A twister of change and turbulence, rushing over us from the outside.

IMG_1766.JPG

But, more often than not, the true gale force of swirling anxiety comes upon us on the inside, rather from something outside of us.
St. Theresa of Avila wrote about the “interior castle,” the many rooms and spaces within us that become filled with Christ and eventually bring us into perfect Love. And when I re-imagine the tornado dream and the days of shaking inner wind, I picture a twister within the rooms of my heart: hope shattering like precious glass, worthiness tipping over and smashing in two, peace and joy bring whirled away with everything else.

For me, the interior tornados of shame and fear are destructive in ways that the exterior storms could never be.
These inner storms are invisible and unpredictable.
They occur when, from the outside, our lives seem promising and bright.

Our natural instinct is to grab those we love and find an isolated place and find some sort of safety. But most often, the pace of our lives to not offer this kind of reprieve. We have to keep going, stay out in the open world, and contain the hidden cyclone of anxiety or fear or self-doubt.

Blessed are the brothers and sisters that hold us in these times— who join us in the bunker and share their own stories of turbulence, who shield us from the self-hatred that always seems to rise up in the tail end of the storm.

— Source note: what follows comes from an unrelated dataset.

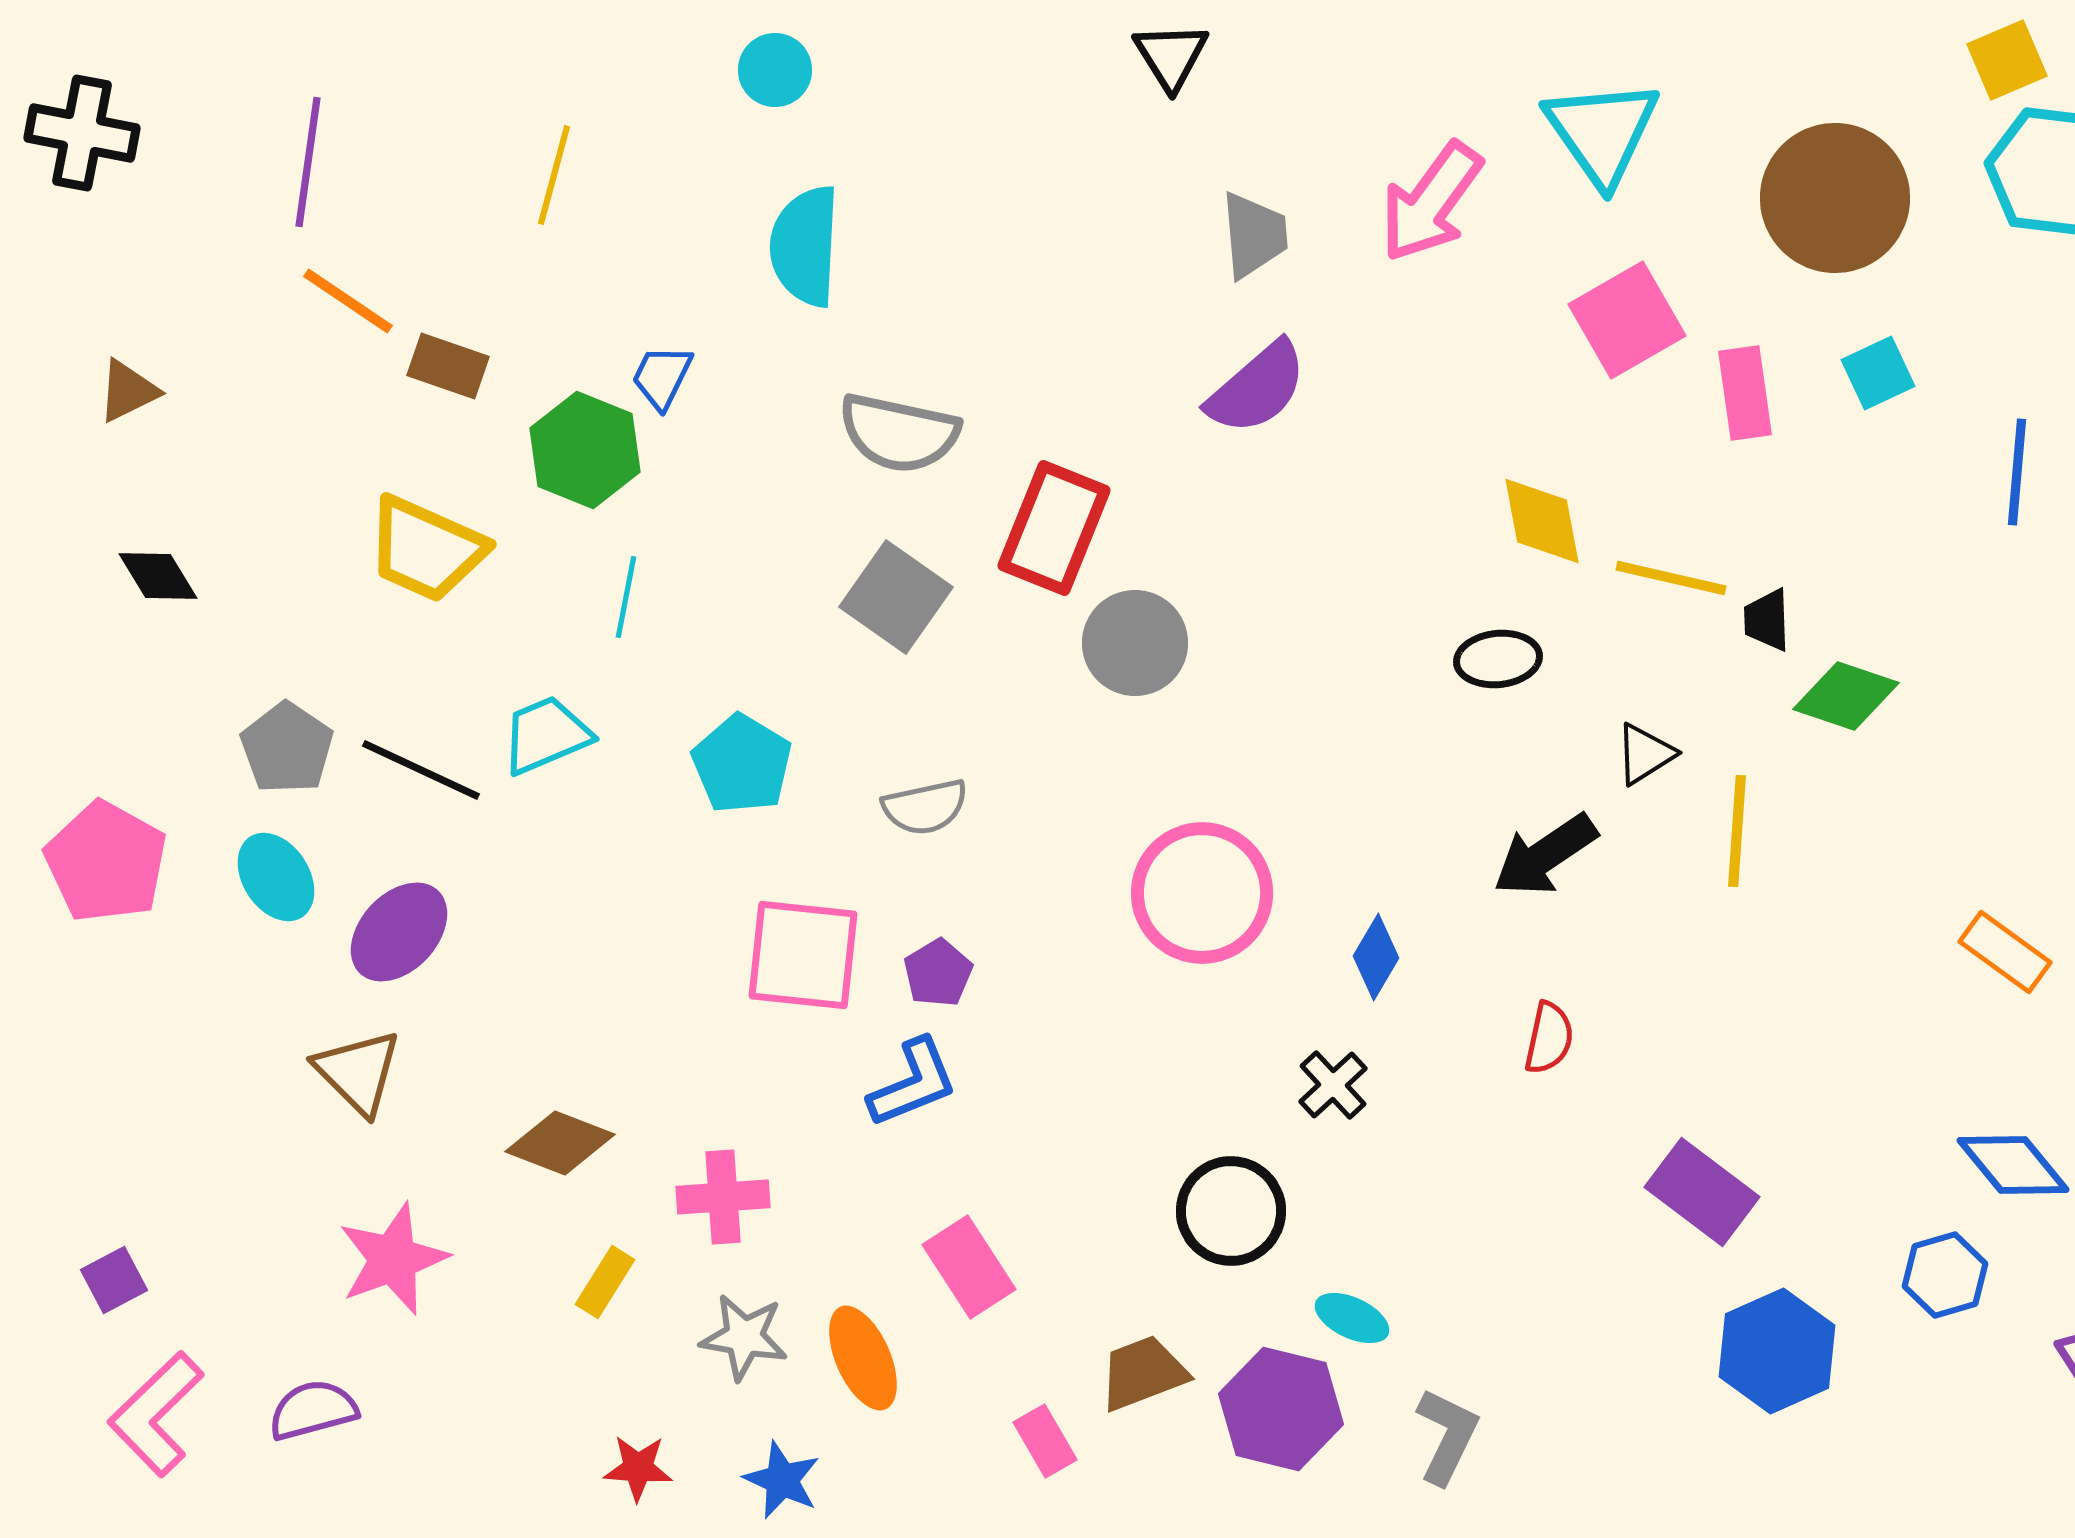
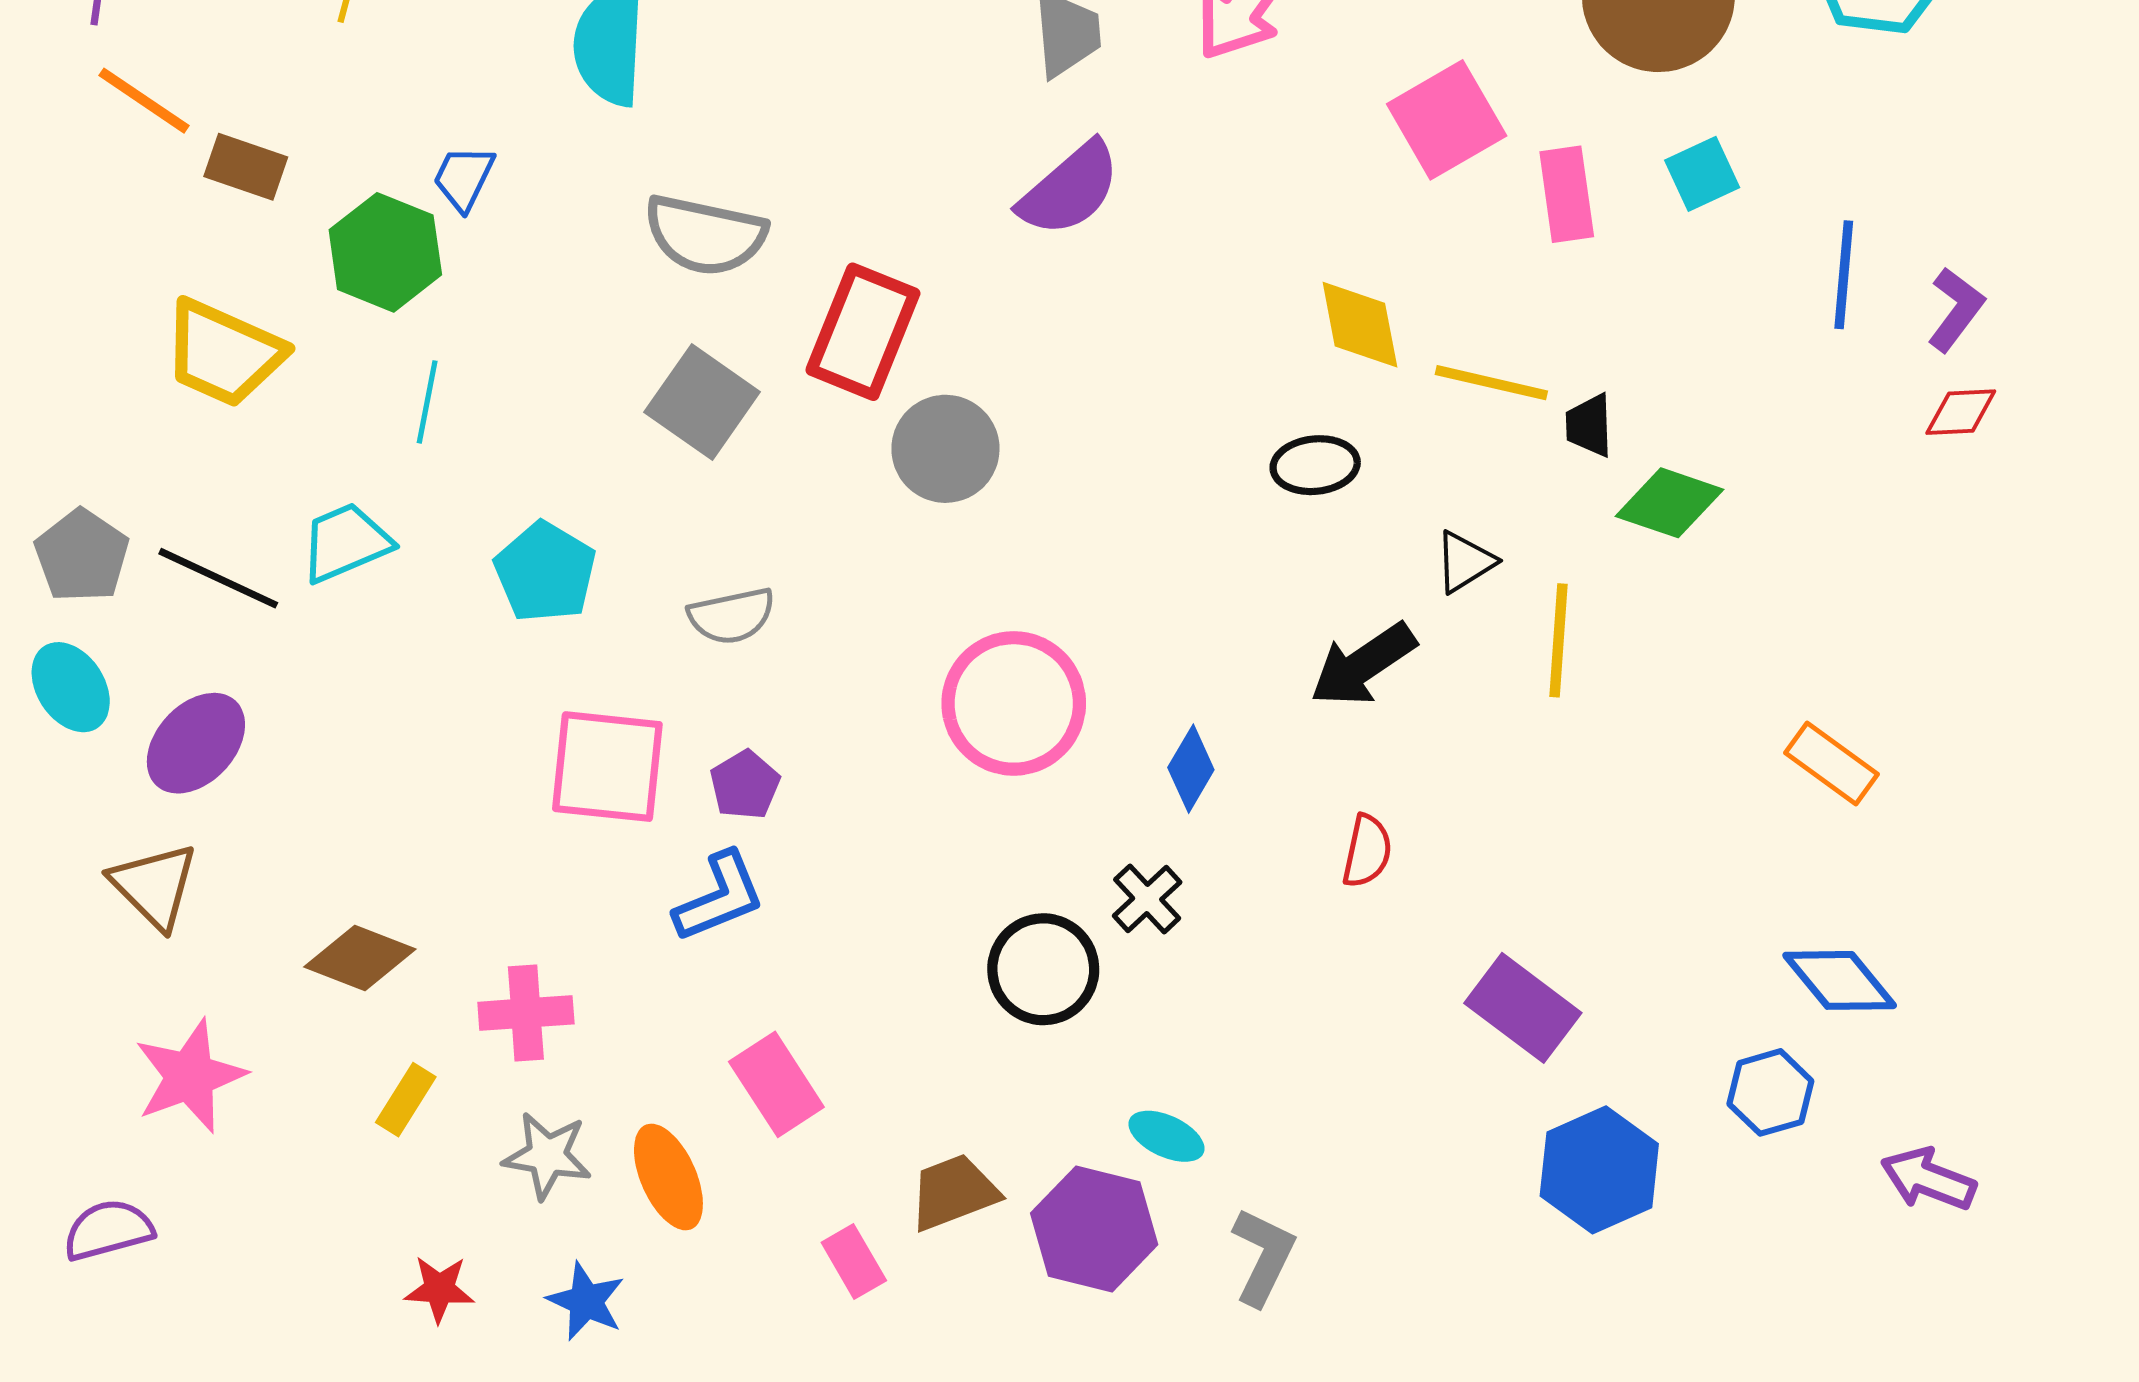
black circle: (1231, 1211) -> (1043, 969), moved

In February 2013, I was in a particularly devastating season that caused a lot of damage to my own health in every way— mentally, emotional, and physically, too. My soul felt like it was in the midst of the tornado dream, except the cyclone hovered above me and within me, and I could not escape it.
After going to several doctors, I eventually came to grips with my own inner storm. But calming the raging winds within is a lot more difficult than treating an infection or broken bone.
There is no protocol.
There is no standardized approach.
The healing is nonlinear and very slow.

But when I look back at that painful time, I am convinced that the single most beneficial thing I did was share my pain with others who loved me. And the healing began when they did not try to fix me or downplay this hidden, seemingly illogical experience or even prescribe some kind of solution.
Healing happened when they listened and held and then shared, too— when they met me in this makeshift vulnerable space. And they kept showing up, showing me through their own stories and embodied compassion that healing is actually possible.
Life can begin again after storms— even the really, really big ones.
And we are stronger and more aware of our true substance after they blow through us.

I remember talking to a dear friend on the phone one night and sharing my deep fear that I will never find myself again. And he told me, “It feels like that now. And that drowning, undoing feeling is absolutely devastating. But, it will end. I know that doesn’t mean anything in this moment. But, I promise. It will end.

There is peace in knowing that tornadoes outside of us and within us will pass.
We have dark nights of the soul— but joy comes in the morning.
We are sleepless and restless, and at times, hopeless— but there is a dawn coming.
We may feel used up and out of time— but His mercies are new each day.

When it feels like healing will never happen and the pain will linger for our whole lives, we must cling to hope. Our prayers continue, even at a whisper.
And we keep offering up gratitude, even if it feels weak or repetitive or ineffective.
It will end. This, too, will pass.

During days like this, I am thankful that the scriptures offer us a starting point, an invitation. As I begin the examen with gratitude, I find myself hearing David’s words from Psalm 46:
God is our refuge and strength,
    an ever-present help in trouble.
Therefore we will not fear, though the earth give way
    and the mountains fall into the heart of the sea,
though its waters roar and foam
    and the mountains quake with their surging.
There is a river whose streams make glad the city of God,
    the holy place where the Most High dwells.
God is within her, she will not fall;
    God will help her at break of day.

When my heart is caught up in the wreckage or heaving from the pulls of this life, I find my center in this prophetic poetry. The Lord is steadfast. He is strong enough to count as safe.